GAZA – Israele: Non abbiamo sparato su convoglio umanitario

Per Israele l’incidente di giovedì mattina, in cui sono morti circa cento palestinesi durante la consegna di aiuti umanitari nel nord di Gaza, può essere uno spartiacque. Dopo le accuse dei terroristi di Hamas all’esercito israeliano di aver sparato deliberatamente contro la folla, Tsahal ha fornito una ricostruzione dettagliata di quanto avvenuto. “Non abbiamo sparato contro il convoglio umanitario, lo abbiamo messo in sicurezza”, ha affermato il portavoce militare Daniel Hagari. “Mentre queste forniture umanitarie vitali si dirigevano verso i civili bisognosi, migliaia di gazawi hanno teso un’imboscata ai camion (38 in totale). Alcuni hanno iniziato a spingere e calpestare violentemente altre persone fino a provocarne la morte e saccheggiando le forniture umanitarie”. Oltre a questo episodio, spiega l’analista militare di ynet Ron Ben-Yishai, quasi in concomitanza ci sono stati altri due incidenti. Nel secondo “individui armati, probabilmente terroristi di Hamas o membri di altre organizzazioni terroristiche, hanno sparato sulla folla per allontanarla”. Nel terzo, la folla, mentre cercava di avvicinarsi agli aiuti umanitari, si è spinta a pochi metri dalle forze di Tsahal. “I soldati si sono sentiti minacciati, hanno sparato colpi di avvertimento in aria e poi hanno sparato ai piedi della folla che avanzava”, scrive Ben-Yishai.

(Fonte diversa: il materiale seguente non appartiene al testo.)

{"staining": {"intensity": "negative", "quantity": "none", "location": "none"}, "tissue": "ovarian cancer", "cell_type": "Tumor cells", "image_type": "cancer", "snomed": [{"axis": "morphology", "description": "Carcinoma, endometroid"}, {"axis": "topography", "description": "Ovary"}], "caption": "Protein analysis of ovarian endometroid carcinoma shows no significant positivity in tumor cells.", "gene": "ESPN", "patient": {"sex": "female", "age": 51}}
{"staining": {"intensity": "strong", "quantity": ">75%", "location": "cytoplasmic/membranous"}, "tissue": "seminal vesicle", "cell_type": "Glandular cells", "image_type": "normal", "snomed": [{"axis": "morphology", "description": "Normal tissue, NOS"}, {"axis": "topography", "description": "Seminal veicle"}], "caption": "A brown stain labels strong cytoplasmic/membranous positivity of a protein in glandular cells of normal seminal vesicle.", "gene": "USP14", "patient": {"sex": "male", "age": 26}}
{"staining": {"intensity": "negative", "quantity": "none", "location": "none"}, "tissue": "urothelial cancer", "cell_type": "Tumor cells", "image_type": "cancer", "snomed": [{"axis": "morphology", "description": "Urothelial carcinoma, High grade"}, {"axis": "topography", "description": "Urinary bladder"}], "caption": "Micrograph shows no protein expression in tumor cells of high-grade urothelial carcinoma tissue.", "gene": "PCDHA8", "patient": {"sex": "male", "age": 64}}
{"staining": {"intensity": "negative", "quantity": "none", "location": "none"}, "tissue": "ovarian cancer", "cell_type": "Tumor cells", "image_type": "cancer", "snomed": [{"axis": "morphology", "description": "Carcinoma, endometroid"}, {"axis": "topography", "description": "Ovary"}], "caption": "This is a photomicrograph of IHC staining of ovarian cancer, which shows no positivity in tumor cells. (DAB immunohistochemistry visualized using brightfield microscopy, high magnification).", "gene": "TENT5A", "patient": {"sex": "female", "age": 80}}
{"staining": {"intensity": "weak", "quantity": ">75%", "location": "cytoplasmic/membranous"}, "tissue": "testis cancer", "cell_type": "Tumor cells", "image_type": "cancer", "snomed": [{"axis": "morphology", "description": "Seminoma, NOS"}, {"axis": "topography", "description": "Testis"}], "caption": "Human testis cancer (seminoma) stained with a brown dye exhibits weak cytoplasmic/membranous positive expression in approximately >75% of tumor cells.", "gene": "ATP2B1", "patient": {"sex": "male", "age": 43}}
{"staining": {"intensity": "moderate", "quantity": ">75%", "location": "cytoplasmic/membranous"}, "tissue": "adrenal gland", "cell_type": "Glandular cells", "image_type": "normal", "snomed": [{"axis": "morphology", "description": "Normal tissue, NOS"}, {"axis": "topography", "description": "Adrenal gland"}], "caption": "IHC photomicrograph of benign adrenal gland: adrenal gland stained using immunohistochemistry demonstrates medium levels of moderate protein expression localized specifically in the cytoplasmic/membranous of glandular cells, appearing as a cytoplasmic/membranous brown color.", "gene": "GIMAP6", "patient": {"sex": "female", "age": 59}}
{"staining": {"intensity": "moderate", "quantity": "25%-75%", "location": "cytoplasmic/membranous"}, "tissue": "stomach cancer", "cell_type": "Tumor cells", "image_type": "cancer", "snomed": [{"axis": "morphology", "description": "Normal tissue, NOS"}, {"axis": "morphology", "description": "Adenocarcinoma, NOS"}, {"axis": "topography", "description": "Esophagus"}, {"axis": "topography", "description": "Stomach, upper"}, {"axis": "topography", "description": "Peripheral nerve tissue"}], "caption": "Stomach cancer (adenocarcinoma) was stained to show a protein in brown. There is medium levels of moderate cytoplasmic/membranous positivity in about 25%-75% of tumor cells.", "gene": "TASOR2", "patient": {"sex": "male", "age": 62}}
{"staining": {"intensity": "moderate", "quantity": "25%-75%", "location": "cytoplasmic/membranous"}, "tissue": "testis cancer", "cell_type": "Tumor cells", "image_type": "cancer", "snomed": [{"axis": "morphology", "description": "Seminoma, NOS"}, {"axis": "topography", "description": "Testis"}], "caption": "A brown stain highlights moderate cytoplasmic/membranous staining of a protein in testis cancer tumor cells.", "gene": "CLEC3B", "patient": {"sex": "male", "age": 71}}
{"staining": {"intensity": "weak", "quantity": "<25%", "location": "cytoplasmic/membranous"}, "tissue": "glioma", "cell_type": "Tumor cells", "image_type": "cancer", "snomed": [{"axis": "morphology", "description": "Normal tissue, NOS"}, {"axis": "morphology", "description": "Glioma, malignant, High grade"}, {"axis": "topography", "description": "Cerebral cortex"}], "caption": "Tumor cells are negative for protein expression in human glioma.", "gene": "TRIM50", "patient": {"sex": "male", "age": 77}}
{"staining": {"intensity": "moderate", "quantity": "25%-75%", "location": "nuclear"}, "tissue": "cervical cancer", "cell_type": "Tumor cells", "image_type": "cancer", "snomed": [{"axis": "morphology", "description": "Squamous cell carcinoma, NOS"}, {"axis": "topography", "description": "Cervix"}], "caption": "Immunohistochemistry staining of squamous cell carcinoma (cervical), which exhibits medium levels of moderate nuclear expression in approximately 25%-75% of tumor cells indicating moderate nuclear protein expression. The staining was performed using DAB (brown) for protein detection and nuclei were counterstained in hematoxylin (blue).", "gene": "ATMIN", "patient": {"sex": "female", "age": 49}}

Nelle prossime ore, prosegue l’analista, Israele porterà ulteriori prove per mostrare che “la maggior parte delle vittime si è verificata in situazioni in cui l’esercito non era coinvolto. Dobbiamo sperare che Israele riesca a confutare le affermazioni palestinesi, che sono chiaramente esagerate e false”. Alcuni giornalisti internazionali erano presenti e hanno raccolto testimonianze di palestinesi che confermano che gli autisti hanno investito diverse persone e come molte altre siano state calpestate.
“Tuttavia, la battaglia per l’opinione pubblica in questa vicenda è ancora in corso e potrebbe avere implicazioni sia per la continuazione dei combattimenti sia per i negoziati per un accordo sugli ostaggi”, sottolinea Ben-Yishai. Hamas ha fermato le trattative per la liberazione dei 136 rapiti e spera di usare l’incidente del convoglio umanitario a proprio vantaggio. La Francia ha chiesto un’indagine internazionale, puntando il dito contro Israele. Meno duri gli Stati Uniti, che però chiedono di fare chiarezza.
Nel mentre, scrive l’analista di Haaretz Amos Harel, “il caos e la disperazione a Gaza stanno aumentando, il mese di Ramadan si sta avvicinando” e l’incidente di giovedì potrebbe “infiammare l’atmosfera anche in altri ambiti, come la Cisgiordania. L’impatto degli eventi potrebbe estendersi a paesi musulmani e arabi, che già accusano Israele di massacrare i civili”. La pressione internazionale potrebbe costringere Gerusalemme a fermare le operazioni militari prima di aver raggiunto i suoi obiettivi.
Il problema, come mette in evidenza anche Ben-Yishai, è la gestione del territorio nell’enclave. Tsahal è riuscita in questi 147 giorni di conflitto a sconfiggere militarmente Hamas in molte aree di Gaza. Ma “l’esercito non ha abbastanza forze per controllare l’attività civile in tutte le zone della Striscia, e ogni caso di attrito prolungato con la popolazione rischia di portare a ulteriori tragedie”, sostiene Harel.